When President Barack Obama visited Berlin June 19, Merkel offered cautious public criticism, saying that a “balance” between national security and data protection must be ensured.

Then, the German weekly Der Spiegel reported that the US bugged European Union offices—prompting officials to say that if true, that would be unacceptable, especially since the Cold War is over. Germany hosted major NSA sites during the Cold War.

Merkel, who grew up in communist East Germany, dispatched her interior minister, Hans-Peter Friedrich, to Washington last week to discuss the spying issue. There, he conferred with Attorney General Eric Holder and had an unscheduled meeting with Vice President Joe Biden.

After those meetings Friday, Friedrich told German television that PRISM, the secret US program described by Snowden, searches in a “very targeted” way for terrorism-related information and that the NSA says its information helped prevent five attacks in Germany.

Friedrich’s defense of surveillance programs prompted opponents to turn up the heat, charging that he returned empty-handed after promising to secure information from the Americans. Steinbrueck told the Bild am Sonntag newspaper that the German minister was “fobbed off with a few inconsequential comments and alleged concessions.”

The opposition is also asking what Germany’s own intelligence services knew about the programs. Germany’s foreign intelligence service is ultimately supervised by Merkel’s chief of staff, Ronald Pofalla.

Some 79 percent of Germans surveyed in a July 9-11 poll by the Forschungsgruppe Wahlen group for ZDF television said they thought the German government knew of widespread US surveillance.

However, the same poll found that 62 percent would prefer Merkel as chancellor, with only 29 percent for Steinbrueck. And it showed her current center-right coalition close to a parliamentary majority, with Merkel’s conservative Union bloc enjoying a 15-point lead over Steinbrueck’s Social Democrats.

The poll of 1,338 people had a margin of sampling error of plus or minus three percentage points.

Peppered with questions about surveillance in a television interview Sunday, Merkel responded with a combination of tough talk and a tried-and-tested calm, methodical approach.

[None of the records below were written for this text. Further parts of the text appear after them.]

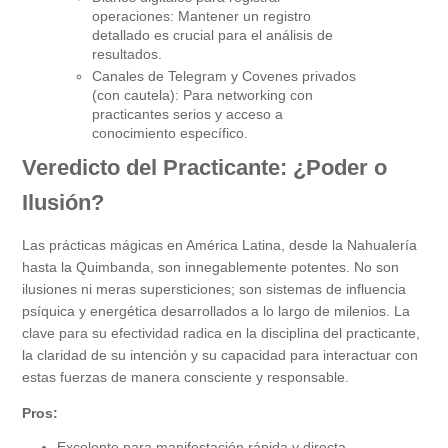
operaciones: Mantener un registro
detallado es crucial para el análisis de
resultados.
Canales de Telegram y Covenes privados
(con cautela): Para networking con
practicantes serios y acceso a
conocimiento específico.
Veredicto del Practicante: ¿Poder o
Ilusión?
Las prácticas mágicas en América Latina, desde la Nahualería
hasta la Quimbanda, son innegablemente potentes. No son
ilusiones ni meras supersticiones; son sistemas de influencia
psíquica y energética desarrollados a lo largo de milenios. La
clave para su efectividad radica en la disciplina del practicante,
la claridad de su intención y su capacidad para interactuar con
estas fuerzas de manera consciente y responsable.
Pros:
Excelente para manifestación rápida y directa.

She didn’t respond directly to Steinbrueck’s attacks, a tactic that has served her well with voters—and frustrated rivals—since she took office eight years ago.

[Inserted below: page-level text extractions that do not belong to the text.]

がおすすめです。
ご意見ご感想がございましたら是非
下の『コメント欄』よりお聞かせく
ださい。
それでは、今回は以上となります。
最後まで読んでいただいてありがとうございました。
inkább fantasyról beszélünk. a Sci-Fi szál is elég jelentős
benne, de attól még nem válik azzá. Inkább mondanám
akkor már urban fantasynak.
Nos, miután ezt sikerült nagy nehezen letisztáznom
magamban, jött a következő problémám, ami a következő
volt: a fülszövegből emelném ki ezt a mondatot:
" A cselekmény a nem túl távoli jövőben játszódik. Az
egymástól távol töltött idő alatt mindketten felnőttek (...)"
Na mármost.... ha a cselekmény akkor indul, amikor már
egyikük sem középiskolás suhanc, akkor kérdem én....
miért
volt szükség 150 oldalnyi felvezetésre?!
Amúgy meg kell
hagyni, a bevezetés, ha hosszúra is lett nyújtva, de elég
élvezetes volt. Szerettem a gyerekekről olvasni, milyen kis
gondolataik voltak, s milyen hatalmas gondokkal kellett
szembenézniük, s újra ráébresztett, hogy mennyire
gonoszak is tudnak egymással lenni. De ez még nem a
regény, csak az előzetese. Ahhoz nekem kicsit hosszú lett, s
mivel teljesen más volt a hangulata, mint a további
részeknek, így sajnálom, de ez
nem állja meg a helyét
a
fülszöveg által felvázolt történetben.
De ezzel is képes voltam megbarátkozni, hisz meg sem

She said Germany expects “a clear commitment from the American government for the future that they will keep to German law on German soil.” She added, however, that she has no evidence at this point that it hasn’t done so in the past and that Friedrich’s visit “can only be a first step” in a dialogue with the US.

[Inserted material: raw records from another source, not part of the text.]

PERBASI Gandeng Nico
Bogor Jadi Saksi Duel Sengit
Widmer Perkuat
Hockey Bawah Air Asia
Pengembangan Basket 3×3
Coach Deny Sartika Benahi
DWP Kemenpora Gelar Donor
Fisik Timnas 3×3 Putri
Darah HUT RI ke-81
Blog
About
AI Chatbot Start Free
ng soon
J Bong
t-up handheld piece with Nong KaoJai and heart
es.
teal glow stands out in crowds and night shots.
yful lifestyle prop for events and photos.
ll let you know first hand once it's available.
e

Merkel also called for tougher European and global rules on data protection, and said the US has pledged to declassify some documents.

Friedrich defended his talks in Washington, telling ARD television that “all this talking and muscle-flexing” on the issue “is nonsense.”

“We have to find a joint way forward.” he said. “The Americans know our sensitivities. They are ready to clear things up and, of course, we must draw our own lines.”

Manfred Guellner, the head of Forsa, another polling agency, said he believes the fallout for the chancellor from the issue will be “absolutely minimal, because there is nothing that can be hung on Merkel alone.”

“People from all parties … either knew about it or didn’t,” he added, noting that Steinbrueck’s party was in government until 2009.